§ **WRITTEN PROBLEM**
Reproduce each of the rows below word for word, in the same order.

§ **PROVIDED DATA**

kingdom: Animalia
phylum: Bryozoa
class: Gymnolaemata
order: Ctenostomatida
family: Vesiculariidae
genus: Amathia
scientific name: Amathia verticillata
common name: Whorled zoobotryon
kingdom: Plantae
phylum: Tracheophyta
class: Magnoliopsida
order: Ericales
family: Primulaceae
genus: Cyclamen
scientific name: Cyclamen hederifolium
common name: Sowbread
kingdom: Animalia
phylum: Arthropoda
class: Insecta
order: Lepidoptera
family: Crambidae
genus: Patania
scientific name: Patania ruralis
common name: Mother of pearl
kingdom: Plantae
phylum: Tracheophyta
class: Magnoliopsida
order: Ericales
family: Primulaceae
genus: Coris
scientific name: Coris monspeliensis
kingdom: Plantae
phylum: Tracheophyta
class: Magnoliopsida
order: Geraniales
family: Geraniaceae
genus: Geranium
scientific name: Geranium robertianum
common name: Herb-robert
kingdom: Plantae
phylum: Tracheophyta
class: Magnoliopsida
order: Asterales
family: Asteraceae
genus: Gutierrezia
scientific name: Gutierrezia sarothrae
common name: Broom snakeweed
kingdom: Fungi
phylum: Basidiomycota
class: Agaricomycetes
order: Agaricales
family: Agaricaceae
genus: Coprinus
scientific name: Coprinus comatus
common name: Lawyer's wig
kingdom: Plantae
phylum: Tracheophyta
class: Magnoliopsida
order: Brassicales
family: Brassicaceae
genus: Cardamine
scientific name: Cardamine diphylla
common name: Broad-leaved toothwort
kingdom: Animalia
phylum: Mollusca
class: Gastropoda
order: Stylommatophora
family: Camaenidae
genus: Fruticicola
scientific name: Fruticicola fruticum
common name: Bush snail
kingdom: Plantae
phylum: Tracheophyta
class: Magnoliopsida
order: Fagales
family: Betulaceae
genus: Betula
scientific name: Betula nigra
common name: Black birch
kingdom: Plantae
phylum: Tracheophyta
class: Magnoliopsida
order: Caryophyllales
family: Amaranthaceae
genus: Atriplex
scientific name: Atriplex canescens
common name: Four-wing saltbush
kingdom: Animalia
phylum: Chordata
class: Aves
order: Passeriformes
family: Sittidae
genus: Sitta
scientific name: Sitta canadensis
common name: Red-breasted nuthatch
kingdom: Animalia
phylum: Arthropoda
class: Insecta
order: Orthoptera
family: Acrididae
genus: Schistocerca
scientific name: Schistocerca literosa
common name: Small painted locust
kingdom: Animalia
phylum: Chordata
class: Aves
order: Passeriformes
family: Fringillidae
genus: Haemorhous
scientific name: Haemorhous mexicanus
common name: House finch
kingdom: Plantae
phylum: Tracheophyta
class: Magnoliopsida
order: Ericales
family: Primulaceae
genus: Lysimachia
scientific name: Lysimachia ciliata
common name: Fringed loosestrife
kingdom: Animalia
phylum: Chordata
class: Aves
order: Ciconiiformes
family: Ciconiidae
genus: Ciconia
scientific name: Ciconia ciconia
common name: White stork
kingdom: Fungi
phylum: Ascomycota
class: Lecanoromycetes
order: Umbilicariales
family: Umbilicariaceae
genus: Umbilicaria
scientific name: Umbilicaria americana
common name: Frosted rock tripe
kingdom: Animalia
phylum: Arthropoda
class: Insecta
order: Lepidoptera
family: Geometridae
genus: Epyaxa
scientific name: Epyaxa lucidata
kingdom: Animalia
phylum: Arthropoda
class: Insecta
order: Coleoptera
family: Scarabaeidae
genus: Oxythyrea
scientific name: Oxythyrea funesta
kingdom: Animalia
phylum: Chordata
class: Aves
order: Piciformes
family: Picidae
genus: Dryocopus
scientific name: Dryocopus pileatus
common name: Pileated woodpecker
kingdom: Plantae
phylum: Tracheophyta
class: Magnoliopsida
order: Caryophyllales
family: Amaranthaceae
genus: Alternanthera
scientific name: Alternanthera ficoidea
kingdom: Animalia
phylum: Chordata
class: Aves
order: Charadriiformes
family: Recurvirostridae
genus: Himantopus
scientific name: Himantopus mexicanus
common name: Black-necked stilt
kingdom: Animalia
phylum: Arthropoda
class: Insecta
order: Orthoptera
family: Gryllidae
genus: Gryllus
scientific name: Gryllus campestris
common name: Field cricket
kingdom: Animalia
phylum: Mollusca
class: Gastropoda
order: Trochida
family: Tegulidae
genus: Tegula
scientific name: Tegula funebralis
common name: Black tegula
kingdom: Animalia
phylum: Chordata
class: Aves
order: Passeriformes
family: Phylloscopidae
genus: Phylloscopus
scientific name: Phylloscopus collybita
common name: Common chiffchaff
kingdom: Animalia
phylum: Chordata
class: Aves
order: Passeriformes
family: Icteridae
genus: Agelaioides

§ **FINAL RESULT**
kingdom: Animalia
phylum: Bryozoa
class: Gymnolaemata
order: Ctenostomatida
family: Vesiculariidae
genus: Amathia
scientific name: Amathia verticillata
common name: Whorled zoobotryon
kingdom: Plantae
phylum: Tracheophyta
class: Magnoliopsida
order: Ericales
family: Primulaceae
genus: Cyclamen
scientific name: Cyclamen hederifolium
common name: Sowbread
kingdom: Animalia
phylum: Arthropoda
class: Insecta
order: Lepidoptera
family: Crambidae
genus: Patania
scientific name: Patania ruralis
common name: Mother of pearl
kingdom: Plantae
phylum: Tracheophyta
class: Magnoliopsida
order: Ericales
family: Primulaceae
genus: Coris
scientific name: Coris monspeliensis
kingdom: Plantae
phylum: Tracheophyta
class: Magnoliopsida
order: Geraniales
family: Geraniaceae
genus: Geranium
scientific name: Geranium robertianum
common name: Herb-robert
kingdom: Plantae
phylum: Tracheophyta
class: Magnoliopsida
order: Asterales
family: Asteraceae
genus: Gutierrezia
scientific name: Gutierrezia sarothrae
common name: Broom snakeweed
kingdom: Fungi
phylum: Basidiomycota
class: Agaricomycetes
order: Agaricales
family: Agaricaceae
genus: Coprinus
scientific name: Coprinus comatus
common name: Lawyer's wig
kingdom: Plantae
phylum: Tracheophyta
class: Magnoliopsida
order: Brassicales
family: Brassicaceae
genus: Cardamine
scientific name: Cardamine diphylla
common name: Broad-leaved toothwort
kingdom: Animalia
phylum: Mollusca
class: Gastropoda
order: Stylommatophora
family: Camaenidae
genus: Fruticicola
scientific name: Fruticicola fruticum
common name: Bush snail
kingdom: Plantae
phylum: Tracheophyta
class: Magnoliopsida
order: Fagales
family: Betulaceae
genus: Betula
scientific name: Betula nigra
common name: Black birch
kingdom: Plantae
phylum: Tracheophyta
class: Magnoliopsida
order: Caryophyllales
family: Amaranthaceae
genus: Atriplex
scientific name: Atriplex canescens
common name: Four-wing saltbush
kingdom: Animalia
phylum: Chordata
class: Aves
order: Passeriformes
family: Sittidae
genus: Sitta
scientific name: Sitta canadensis
common name: Red-breasted nuthatch
kingdom: Animalia
phylum: Arthropoda
class: Insecta
order: Orthoptera
family: Acrididae
genus: Schistocerca
scientific name: Schistocerca literosa
common name: Small painted locust
kingdom: Animalia
phylum: Chordata
class: Aves
order: Passeriformes
family: Fringillidae
genus: Haemorhous
scientific name: Haemorhous mexicanus
common name: House finch
kingdom: Plantae
phylum: Tracheophyta
class: Magnoliopsida
order: Ericales
family: Primulaceae
genus: Lysimachia
scientific name: Lysimachia ciliata
common name: Fringed loosestrife
kingdom: Animalia
phylum: Chordata
class: Aves
order: Ciconiiformes
family: Ciconiidae
genus: Ciconia
scientific name: Ciconia ciconia
common name: White stork
kingdom: Fungi
phylum: Ascomycota
class: Lecanoromycetes
order: Umbilicariales
family: Umbilicariaceae
genus: Umbilicaria
scientific name: Umbilicaria americana
common name: Frosted rock tripe
kingdom: Animalia
phylum: Arthropoda
class: Insecta
order: Lepidoptera
family: Geometridae
genus: Epyaxa
scientific name: Epyaxa lucidata
kingdom: Animalia
phylum: Arthropoda
class: Insecta
order: Coleoptera
family: Scarabaeidae
genus: Oxythyrea
scientific name: Oxythyrea funesta
kingdom: Animalia
phylum: Chordata
class: Aves
order: Piciformes
family: Picidae
genus: Dryocopus
scientific name: Dryocopus pileatus
common name: Pileated woodpecker
kingdom: Plantae
phylum: Tracheophyta
class: Magnoliopsida
order: Caryophyllales
family: Amaranthaceae
genus: Alternanthera
scientific name: Alternanthera ficoidea
kingdom: Animalia
phylum: Chordata
class: Aves
order: Charadriiformes
family: Recurvirostridae
genus: Himantopus
scientific name: Himantopus mexicanus
common name: Black-necked stilt
kingdom: Animalia
phylum: Arthropoda
class: Insecta
order: Orthoptera
family: Gryllidae
genus: Gryllus
scientific name: Gryllus campestris
common name: Field cricket
kingdom: Animalia
phylum: Mollusca
class: Gastropoda
order: Trochida
family: Tegulidae
genus: Tegula
scientific name: Tegula funebralis
common name: Black tegula
kingdom: Animalia
phylum: Chordata
class: Aves
order: Passeriformes
family: Phylloscopidae
genus: Phylloscopus
scientific name: Phylloscopus collybita
common name: Common chiffchaff
kingdom: Animalia
phylum: Chordata
class: Aves
order: Passeriformes
family: Icteridae
genus: Agelaioides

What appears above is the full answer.